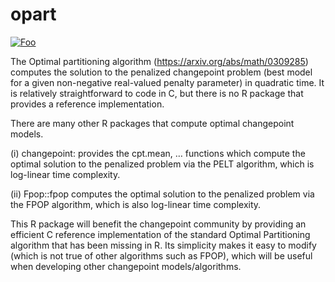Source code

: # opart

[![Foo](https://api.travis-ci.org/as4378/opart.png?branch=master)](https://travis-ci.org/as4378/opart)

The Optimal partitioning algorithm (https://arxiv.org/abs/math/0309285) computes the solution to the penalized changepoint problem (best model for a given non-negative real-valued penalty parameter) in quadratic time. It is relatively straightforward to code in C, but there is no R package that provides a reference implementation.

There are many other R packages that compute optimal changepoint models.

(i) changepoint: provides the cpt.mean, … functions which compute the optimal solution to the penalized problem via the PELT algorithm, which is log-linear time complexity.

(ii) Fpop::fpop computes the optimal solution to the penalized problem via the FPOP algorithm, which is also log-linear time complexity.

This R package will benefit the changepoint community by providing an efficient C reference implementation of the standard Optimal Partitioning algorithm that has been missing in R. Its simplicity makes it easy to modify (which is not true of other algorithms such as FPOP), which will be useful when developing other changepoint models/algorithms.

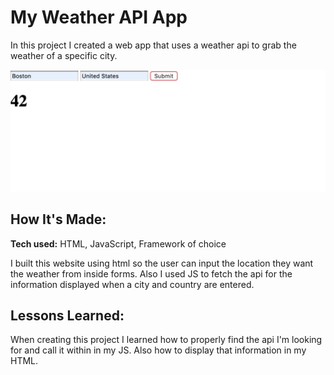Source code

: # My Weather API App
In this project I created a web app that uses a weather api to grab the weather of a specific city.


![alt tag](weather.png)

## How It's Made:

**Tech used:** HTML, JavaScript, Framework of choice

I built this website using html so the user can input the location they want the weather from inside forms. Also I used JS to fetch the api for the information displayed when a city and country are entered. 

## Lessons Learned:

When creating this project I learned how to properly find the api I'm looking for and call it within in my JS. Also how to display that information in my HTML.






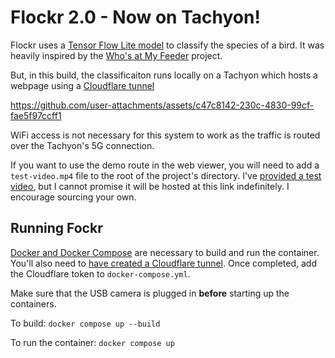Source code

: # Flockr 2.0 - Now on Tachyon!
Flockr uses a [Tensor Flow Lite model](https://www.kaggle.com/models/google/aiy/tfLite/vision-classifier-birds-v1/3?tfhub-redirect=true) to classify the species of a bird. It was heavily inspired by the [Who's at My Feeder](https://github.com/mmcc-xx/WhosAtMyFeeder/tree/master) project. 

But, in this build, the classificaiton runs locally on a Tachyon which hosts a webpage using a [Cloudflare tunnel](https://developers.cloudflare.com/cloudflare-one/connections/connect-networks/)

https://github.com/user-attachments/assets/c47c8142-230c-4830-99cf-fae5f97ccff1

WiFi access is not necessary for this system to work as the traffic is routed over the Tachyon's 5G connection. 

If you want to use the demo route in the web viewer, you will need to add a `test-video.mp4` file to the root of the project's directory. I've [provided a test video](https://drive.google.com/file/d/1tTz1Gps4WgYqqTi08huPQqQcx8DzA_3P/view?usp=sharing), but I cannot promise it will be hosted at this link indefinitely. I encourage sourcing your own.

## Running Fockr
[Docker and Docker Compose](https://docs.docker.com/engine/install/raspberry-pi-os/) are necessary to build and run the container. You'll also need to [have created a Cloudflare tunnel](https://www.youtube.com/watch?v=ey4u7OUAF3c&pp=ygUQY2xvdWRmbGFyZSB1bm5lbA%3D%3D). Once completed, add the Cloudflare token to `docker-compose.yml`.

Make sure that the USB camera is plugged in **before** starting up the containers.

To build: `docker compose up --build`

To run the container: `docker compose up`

Work instruction: Retype the source text of all three items above exactly as it appears, leaving out the pictures.

Response area:
Source code

: # opart

[![Foo](https://api.travis-ci.org/as4378/opart.png?branch=master)](https://travis-ci.org/as4378/opart)

The Optimal partitioning algorithm (https://arxiv.org/abs/math/0309285) computes the solution to the penalized changepoint problem (best model for a given non-negative real-valued penalty parameter) in quadratic time. It is relatively straightforward to code in C, but there is no R package that provides a reference implementation.

There are many other R packages that compute optimal changepoint models.

(i) changepoint: provides the cpt.mean, … functions which compute the optimal solution to the penalized problem via the PELT algorithm, which is log-linear time complexity.

(ii) Fpop::fpop computes the optimal solution to the penalized problem via the FPOP algorithm, which is also log-linear time complexity.

This R package will benefit the changepoint community by providing an efficient C reference implementation of the standard Optimal Partitioning algorithm that has been missing in R. Its simplicity makes it easy to modify (which is not true of other algorithms such as FPOP), which will be useful when developing other changepoint models/algorithms.

Source code

: # My Weather API App
In this project I created a web app that uses a weather api to grab the weather of a specific city.


![alt tag](weather.png)

## How It's Made:

**Tech used:** HTML, JavaScript, Framework of choice

I built this website using html so the user can input the location they want the weather from inside forms. Also I used JS to fetch the api for the information displayed when a city and country are entered. 

## Lessons Learned:

When creating this project I learned how to properly find the api I'm looking for and call it within in my JS. Also how to display that information in my HTML.






Source code

: # Flockr 2.0 - Now on Tachyon!
Flockr uses a [Tensor Flow Lite model](https://www.kaggle.com/models/google/aiy/tfLite/vision-classifier-birds-v1/3?tfhub-redirect=true) to classify the species of a bird. It was heavily inspired by the [Who's at My Feeder](https://github.com/mmcc-xx/WhosAtMyFeeder/tree/master) project. 

But, in this build, the classificaiton runs locally on a Tachyon which hosts a webpage using a [Cloudflare tunnel](https://developers.cloudflare.com/cloudflare-one/connections/connect-networks/)

https://github.com/user-attachments/assets/c47c8142-230c-4830-99cf-fae5f97ccff1

WiFi access is not necessary for this system to work as the traffic is routed over the Tachyon's 5G connection. 

If you want to use the demo route in the web viewer, you will need to add a `test-video.mp4` file to the root of the project's directory. I've [provided a test video](https://drive.google.com/file/d/1tTz1Gps4WgYqqTi08huPQqQcx8DzA_3P/view?usp=sharing), but I cannot promise it will be hosted at this link indefinitely. I encourage sourcing your own.

## Running Fockr
[Docker and Docker Compose](https://docs.docker.com/engine/install/raspberry-pi-os/) are necessary to build and run the container. You'll also need to [have created a Cloudflare tunnel](https://www.youtube.com/watch?v=ey4u7OUAF3c&pp=ygUQY2xvdWRmbGFyZSB1bm5lbA%3D%3D). Once completed, add the Cloudflare token to `docker-compose.yml`.

Make sure that the USB camera is plugged in **before** starting up the containers.

To build: `docker compose up --build`

To run the container: `docker compose up`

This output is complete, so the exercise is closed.